§ Problem requirements
Retype the records that come next, word for word.

§ Data entries

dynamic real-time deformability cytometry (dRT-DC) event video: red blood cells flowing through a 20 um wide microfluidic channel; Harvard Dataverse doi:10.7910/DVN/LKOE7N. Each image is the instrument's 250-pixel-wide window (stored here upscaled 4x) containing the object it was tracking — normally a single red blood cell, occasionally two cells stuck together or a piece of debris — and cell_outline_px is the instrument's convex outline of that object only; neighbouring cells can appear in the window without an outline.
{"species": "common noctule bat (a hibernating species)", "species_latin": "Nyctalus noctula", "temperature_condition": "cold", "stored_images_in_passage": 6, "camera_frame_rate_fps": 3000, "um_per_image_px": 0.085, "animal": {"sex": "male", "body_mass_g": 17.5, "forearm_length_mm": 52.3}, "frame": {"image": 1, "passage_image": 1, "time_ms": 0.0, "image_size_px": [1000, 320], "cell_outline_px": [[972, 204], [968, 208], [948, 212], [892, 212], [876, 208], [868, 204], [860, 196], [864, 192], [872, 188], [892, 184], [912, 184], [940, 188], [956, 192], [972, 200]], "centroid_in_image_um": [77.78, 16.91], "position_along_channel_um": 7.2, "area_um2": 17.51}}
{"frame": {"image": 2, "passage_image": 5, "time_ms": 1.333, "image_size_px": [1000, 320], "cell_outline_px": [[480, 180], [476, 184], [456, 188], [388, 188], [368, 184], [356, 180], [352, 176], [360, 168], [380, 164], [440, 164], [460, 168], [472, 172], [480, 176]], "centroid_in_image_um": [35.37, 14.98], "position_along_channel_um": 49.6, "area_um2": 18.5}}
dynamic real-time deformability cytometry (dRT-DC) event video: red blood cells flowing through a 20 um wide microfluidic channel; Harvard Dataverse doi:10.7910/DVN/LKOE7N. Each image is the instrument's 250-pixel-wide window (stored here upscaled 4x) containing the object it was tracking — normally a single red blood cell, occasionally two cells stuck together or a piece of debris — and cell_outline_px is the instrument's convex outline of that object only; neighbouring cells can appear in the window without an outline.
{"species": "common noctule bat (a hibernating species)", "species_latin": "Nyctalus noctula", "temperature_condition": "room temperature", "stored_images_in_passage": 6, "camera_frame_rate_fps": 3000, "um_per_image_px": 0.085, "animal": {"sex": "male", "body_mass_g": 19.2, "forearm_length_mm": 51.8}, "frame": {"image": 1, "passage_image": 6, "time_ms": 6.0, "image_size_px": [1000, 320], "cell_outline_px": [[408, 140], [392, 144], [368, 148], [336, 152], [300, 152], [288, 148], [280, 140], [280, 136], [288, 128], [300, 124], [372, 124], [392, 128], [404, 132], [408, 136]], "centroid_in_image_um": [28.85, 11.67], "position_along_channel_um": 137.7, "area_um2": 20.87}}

§ Finished answer
dynamic real-time deformability cytometry (dRT-DC) event video: red blood cells flowing through a 20 um wide microfluidic channel; Harvard Dataverse doi:10.7910/DVN/LKOE7N. Each image is the instrument's 250-pixel-wide window (stored here upscaled 4x) containing the object it was tracking — normally a single red blood cell, occasionally two cells stuck together or a piece of debris — and cell_outline_px is the instrument's convex outline of that object only; neighbouring cells can appear in the window without an outline.
{"species": "common noctule bat (a hibernating species)", "species_latin": "Nyctalus noctula", "temperature_condition": "cold", "stored_images_in_passage": 6, "camera_frame_rate_fps": 3000, "um_per_image_px": 0.085, "animal": {"sex": "male", "body_mass_g": 17.5, "forearm_length_mm": 52.3}, "frame": {"image": 1, "passage_image": 1, "time_ms": 0.0, "image_size_px": [1000, 320], "cell_outline_px": [[972, 204], [968, 208], [948, 212], [892, 212], [876, 208], [868, 204], [860, 196], [864, 192], [872, 188], [892, 184], [912, 184], [940, 188], [956, 192], [972, 200]], "centroid_in_image_um": [77.78, 16.91], "position_along_channel_um": 7.2, "area_um2": 17.51}}
{"frame": {"image": 2, "passage_image": 5, "time_ms": 1.333, "image_size_px": [1000, 320], "cell_outline_px": [[480, 180], [476, 184], [456, 188], [388, 188], [368, 184], [356, 180], [352, 176], [360, 168], [380, 164], [440, 164], [460, 168], [472, 172], [480, 176]], "centroid_in_image_um": [35.37, 14.98], "position_along_channel_um": 49.6, "area_um2": 18.5}}
dynamic real-time deformability cytometry (dRT-DC) event video: red blood cells flowing through a 20 um wide microfluidic channel; Harvard Dataverse doi:10.7910/DVN/LKOE7N. Each image is the instrument's 250-pixel-wide window (stored here upscaled 4x) containing the object it was tracking — normally a single red blood cell, occasionally two cells stuck together or a piece of debris — and cell_outline_px is the instrument's convex outline of that object only; neighbouring cells can appear in the window without an outline.
{"species": "common noctule bat (a hibernating species)", "species_latin": "Nyctalus noctula", "temperature_condition": "room temperature", "stored_images_in_passage": 6, "camera_frame_rate_fps": 3000, "um_per_image_px": 0.085, "animal": {"sex": "male", "body_mass_g": 19.2, "forearm_length_mm": 51.8}, "frame": {"image": 1, "passage_image": 6, "time_ms": 6.0, "image_size_px": [1000, 320], "cell_outline_px": [[408, 140], [392, 144], [368, 148], [336, 152], [300, 152], [288, 148], [280, 140], [280, 136], [288, 128], [300, 124], [372, 124], [392, 128], [404, 132], [408, 136]], "centroid_in_image_um": [28.85, 11.67], "position_along_channel_um": 137.7, "area_um2": 20.87}}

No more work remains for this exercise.